Arrested Development, 3 Years, 5 Months & 2 Days in the Life Of…
Featured Album
A '90s hip-hop parallel to rock's alternative nation
In 1993, Arrested Development was the angel on hip-hop’s shoulder; conscious rap at its most extreme — telling children to throw away their toys and play with mother Earth, writing passionate odes to the institution of marriage, and speaking to god the way you would a friend. The same month that Dr. Dre‘s giddily nihilistic Chronic was peaking on Billboard, MC Speech and his crew of Atlanta peacethrowers were tearing up the singles chart with a benevolent ode to helping the homeless. Arrested Development were earthy, Afrocentric, almost comically laidback, hopelessly optimistic, unwaveringly positive, dreads-and-all bohemian. Naturally it was an instant smash among rock critics, most of whom prophesized a do-gooder hip-hop future that never exactly materialized.

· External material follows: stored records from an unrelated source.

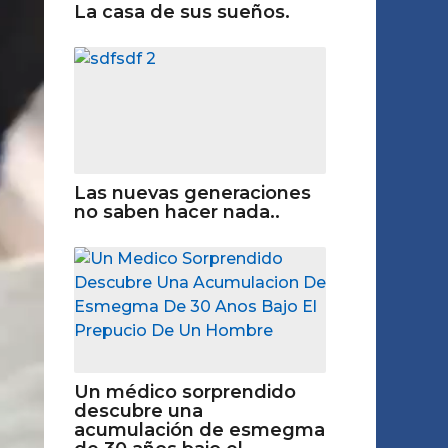
La casa de sus sueños.
Las nuevas generaciones
no saben hacer nada..
Un médico sorprendido
descubre una
acumulación de esmegma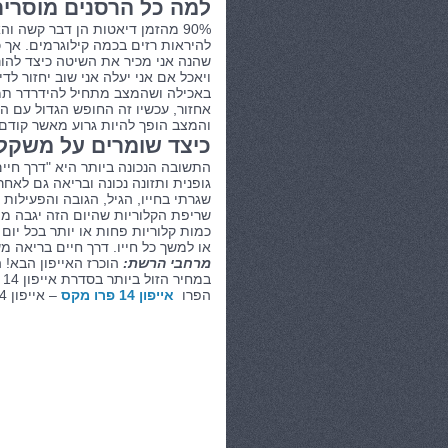
למה כל הרסנים מוסרי
90% מהזמן דיאטות הן דבר קשה ו
להיראות רזים בכמה קילוגרמים. א
שהנה אני מכיר את השיטה כיצד להור
ויאכל אם אני יעלה אני שוב יחזור 
באכילה ושהמצב מתחיל להידרדר תמיד
אחזור, עכשיו זה החופש הגדול עם ה
והמצב הופך להיות גרוע מאשר קודם 
כיצד שומרים על משקל
התשובה הנכונה ביותר היא "דרך חיי
גופנית ותזונה נכונה ובריאה גם לאח
שגרתי בחייו, הגיל, הגובה והפעילות
שריפת הקלוריות שהיום הזה יגבה ממנ
כמות קלוריות פחות או יותר בכל יו
או למשך כל חייו. דרך חיים בריאה מ
מרחבי הרשת:
הוכרז האייפון הבא! 
במחיר הזול ביותר בסדרת אייפון 14 החדשה
הפרו
אייפון 14 פרו מקס
– אייפון 14 עם מסך גדול במיוחד
קטגוריות:
בריאות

But don’t focus on what 3 Years isn’t, because it still draws a perfect, head-knockingly funky connective line between the Last Poets and Stankonia-era OutKast — a ’90s hip-hop parallel to rock’s alternative nation, albeit one informed by an unapologetic pop streak, as derived from godfathers of crossover appeal like Sly Stone, Prince, and Earth, Wind & Fire (all dutifully sampled within). The cartoonish scratching of DJ Headliner evokes the dizzy best of De La Soul, “Fishing 4 Religion” is as chaotic as the Bomb Squad’s work on Ice Cube‘s debut, and the dubby, scratchy weirdness of “Washed Away” is a wild forebear to the acclaimed tangents of Shabazz Palaces. 3 Years is of the rare albums overrated upon release and dangerously underrated in its old age.